[ASSIGNMENT] Copy each line below exactly as it appears. Pictures are to be omitted.

[EXTRACTED INFORMATION]
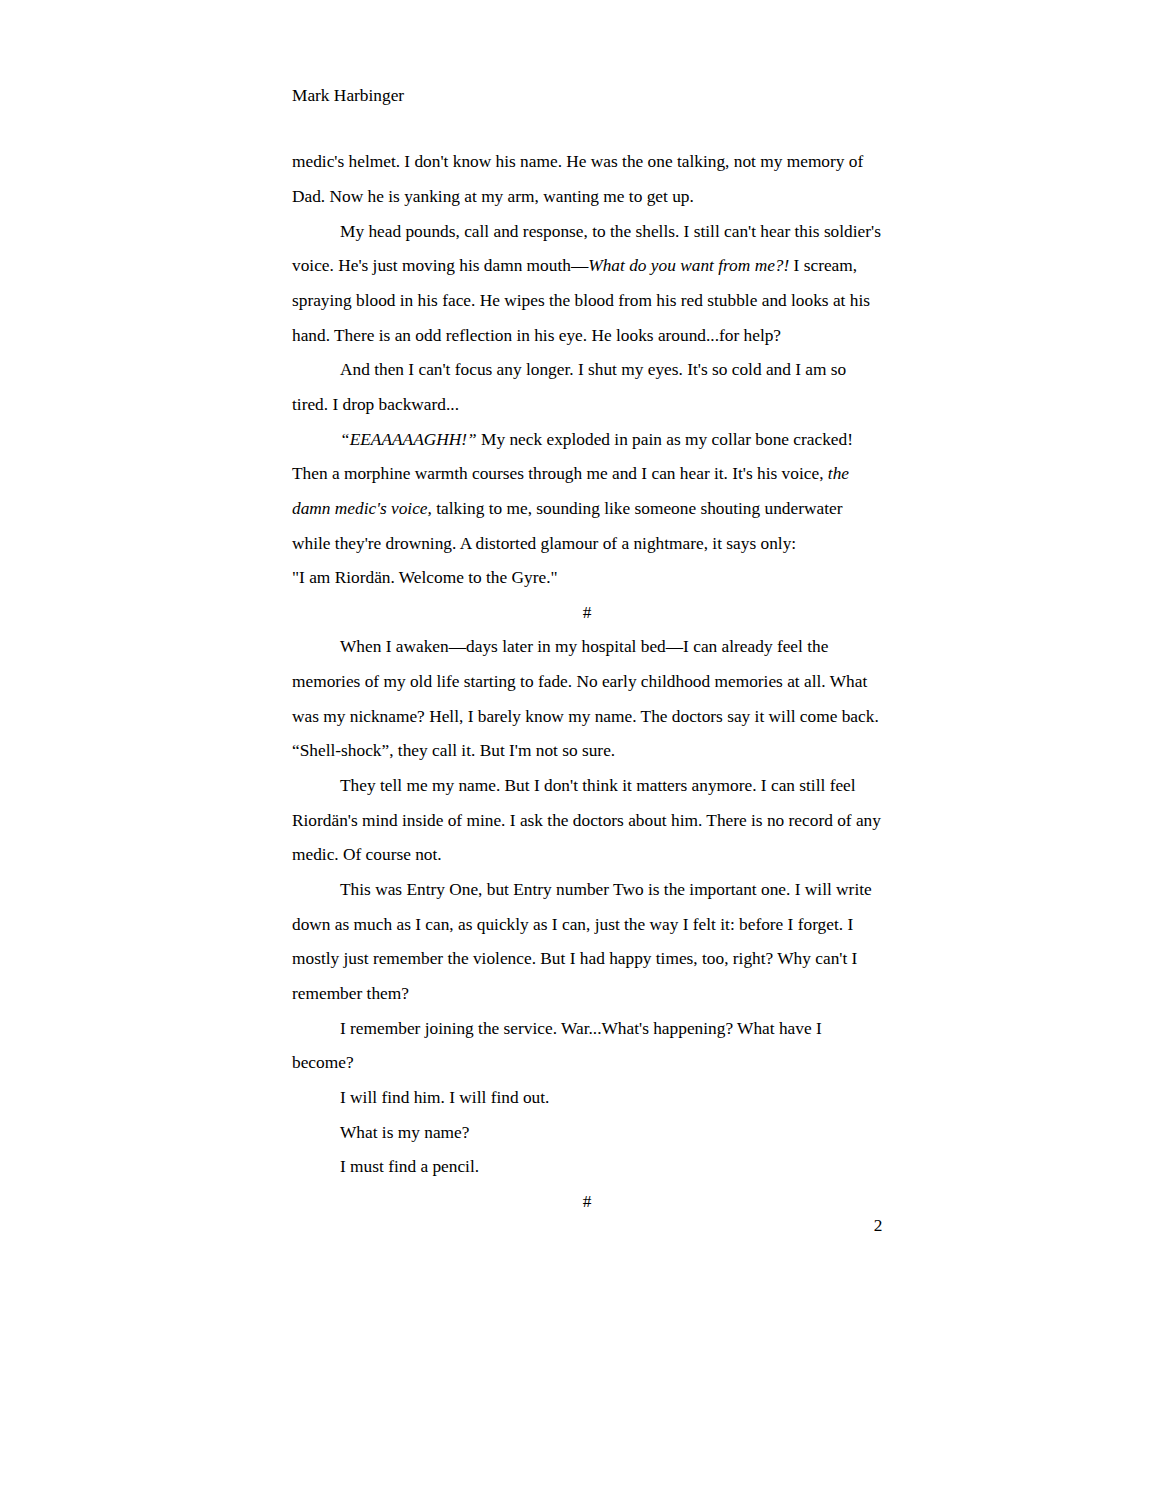Mark Harbinger
medic's helmet. I don't know his name. He was the one talking, not my memory of Dad. Now he is yanking at my arm, wanting me to get up.
My head pounds, call and response, to the shells. I still can't hear this soldier's voice. He's just moving his damn mouth—What do you want from me?! I scream, spraying blood in his face. He wipes the blood from his red stubble and looks at his hand. There is an odd reflection in his eye. He looks around...for help?
And then I can't focus any longer. I shut my eyes. It's so cold and I am so tired. I drop backward...
“EEAAAAAGHH!” My neck exploded in pain as my collar bone cracked! Then a morphine warmth courses through me and I can hear it. It's his voice, the damn medic's voice, talking to me, sounding like someone shouting underwater while they're drowning. A distorted glamour of a nightmare, it says only:
"I am Riordän. Welcome to the Gyre."
#
When I awaken—days later in my hospital bed—I can already feel the memories of my old life starting to fade. No early childhood memories at all. What was my nickname? Hell, I barely know my name. The doctors say it will come back. “Shell-shock”, they call it. But I'm not so sure.
They tell me my name. But I don't think it matters anymore. I can still feel Riordän's mind inside of mine. I ask the doctors about him. There is no record of any medic. Of course not.
This was Entry One, but Entry number Two is the important one. I will write down as much as I can, as quickly as I can, just the way I felt it: before I forget. I mostly just remember the violence. But I had happy times, too, right? Why can't I remember them?
I remember joining the service. War...What's happening? What have I become?
I will find him. I will find out.
What is my name?
I must find a pencil.
#
2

[ANSWER TO THIS EXERCISE]
Mark Harbinger
medic's helmet. I don't know his name. He was the one talking, not my memory of Dad. Now he is yanking at my arm, wanting me to get up.
My head pounds, call and response, to the shells. I still can't hear this soldier's voice. He's just moving his damn mouth—What do you want from me?! I scream, spraying blood in his face. He wipes the blood from his red stubble and looks at his hand. There is an odd reflection in his eye. He looks around...for help?
And then I can't focus any longer. I shut my eyes. It's so cold and I am so tired. I drop backward...
“EEAAAAAGHH!” My neck exploded in pain as my collar bone cracked! Then a morphine warmth courses through me and I can hear it. It's his voice, the damn medic's voice, talking to me, sounding like someone shouting underwater while they're drowning. A distorted glamour of a nightmare, it says only:
"I am Riordän. Welcome to the Gyre."
#
When I awaken—days later in my hospital bed—I can already feel the memories of my old life starting to fade. No early childhood memories at all. What was my nickname? Hell, I barely know my name. The doctors say it will come back. “Shell-shock”, they call it. But I'm not so sure.
They tell me my name. But I don't think it matters anymore. I can still feel Riordän's mind inside of mine. I ask the doctors about him. There is no record of any medic. Of course not.
This was Entry One, but Entry number Two is the important one. I will write down as much as I can, as quickly as I can, just the way I felt it: before I forget. I mostly just remember the violence. But I had happy times, too, right? Why can't I remember them?
I remember joining the service. War...What's happening? What have I become?
I will find him. I will find out.
What is my name?
I must find a pencil.
#
2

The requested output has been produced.